● **Document section**:
········
How to Rotate Tomcat catalina.out
If catalina.out becomes 2GB in size, tomcat crashes and fails to start without any error message. To avoid this scenario you should rotate catalina.out frequently. This article describes how to setup auto rotation of catalina.out on a linux/unix machine.
How to automatically rotate catalina.out daily or when it becomes bigger than 5M
1. Create this file
/etc/logrotate.d/tomcat
2. Copy the following contents into the above file
/var/log/tomcat/catalina.out {
copytruncate
daily
rotate 7
compress
missingok
size 5M
}
About the above configuration:
- Make sure that the path /var/log/tomcat/catalina.out above is adjusted to point to your tomcat’s catalina.out
- daily - rotates the catalina.out daily
- rotate – keeps at most 7 log files
- compress – compresses the rotated files
- size – rotates if the size of catalina.out is bigger than 5M
You don’t need to do anything else.
········
● **Given entries**:
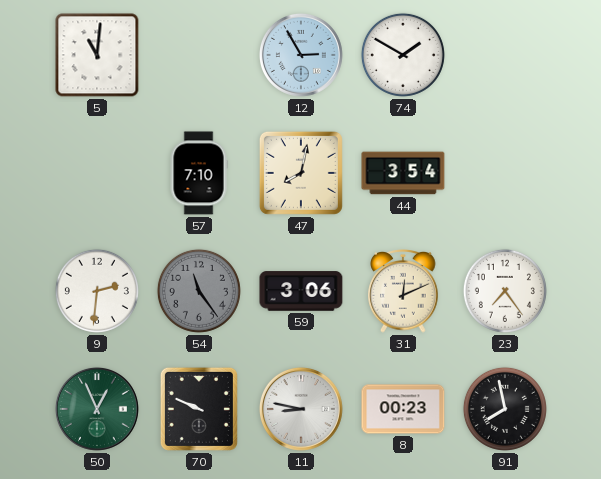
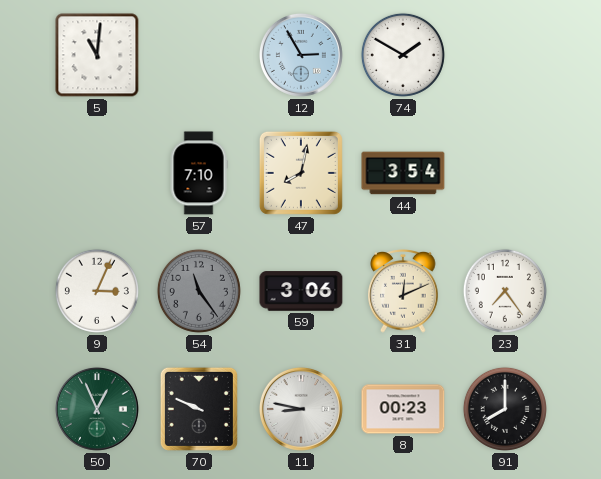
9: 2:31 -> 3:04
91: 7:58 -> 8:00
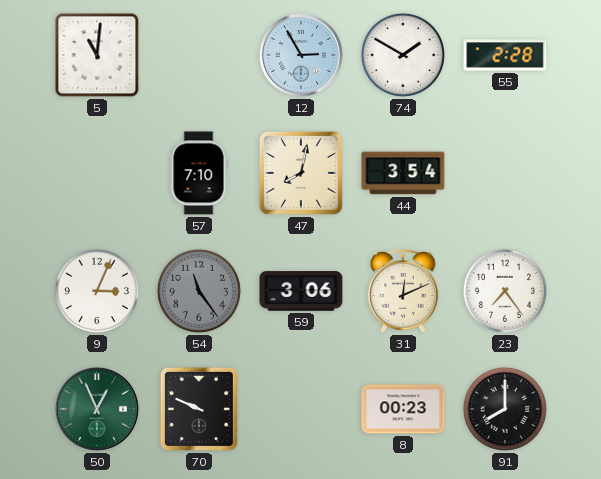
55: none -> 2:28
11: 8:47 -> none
········
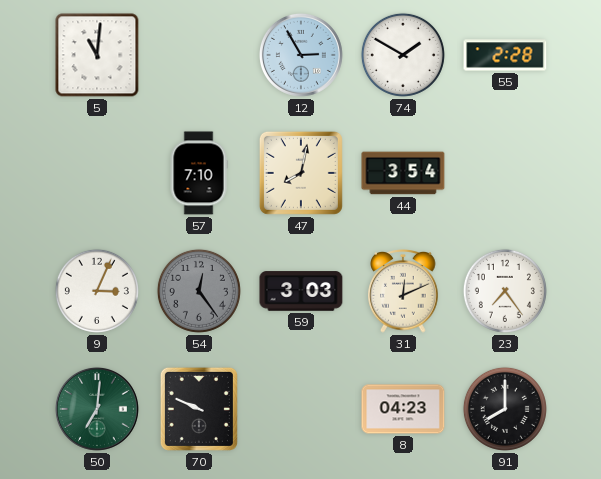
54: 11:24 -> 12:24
········
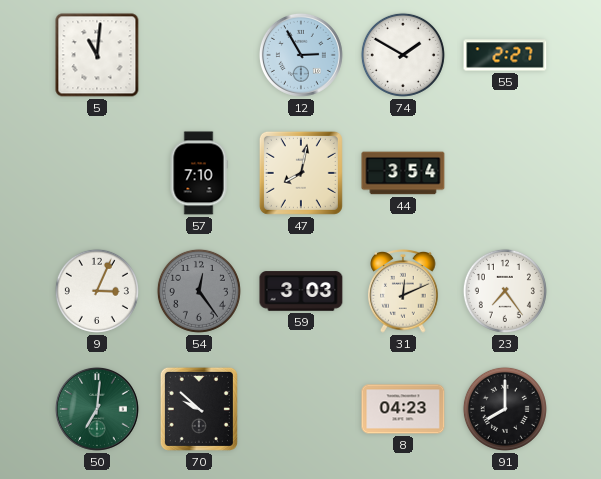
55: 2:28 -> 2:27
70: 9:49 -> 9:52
········
● **To be done**:
- A) In the catalina.out rotation guide, translate this sentence into Spanish: "If catalina.out becomes 2GB in size, tomcat crashes and fails to start without any error message."
- B) Go on with the catalina.out rotation guide, picking up after its final sentence.

● **In response**:
- A) Si catalina.out alcanza los 2 GB de tamaño, tomcat se bloquea y no se inicia, sin mostrar ningún mensaje de error.

- B)
How it works
- Every night the cron daemon runs jobs listed in the /etc/cron.daily/ directory
- This triggers the /etc/cron.daily/logrotate file which is generally shipped with linux installations. It runs the command “/usr/sbin/logrotate /etc/logrotate.conf“
- The /etc/logrotate.conf includes all scripts in the /etc/logrotate.d/ directory.
- This triggers the /etc/logrotate.d/tomcat file that you wrote in the previous step.
Run logrotate manually
Run the following command to run the cron job manually
/usr/sbin/logrotate /etc/logrotate.conf
More logrotate options
To see all logrotate options on your system, see the manual:
man logrotate
(Note: Opinions expressed in this article and its replies are the opinions of their respective authors and not those of DZone, Inc.)






Comments
Lukas Zapletal replied on Thu, 2010/03/25 - 6:44am
Is this library able to logrotate files itself?
Do I miss something? Thanks
ps - nice traffic anyway ;-)
Kevin Jordan replied on Thu, 2010/03/25 - 9:10am
in response to:
Lukas Zapletal
It uses Log4j for everything else, but catalina.out gets a copy of everything printed to stdout and stderr.
But, unless it's been changed in version 6 of Tomcat, I always thought that the file was never recreated if you moved it out and that the service had to be restarted for it to get output in the file again.
You can also do a swallowOutput as shown in the context docs here at http://tomcat.apache.org/tomcat-6.0-doc/config/context.html#Standard%20Implementation though which will just leave you with start and stop messages.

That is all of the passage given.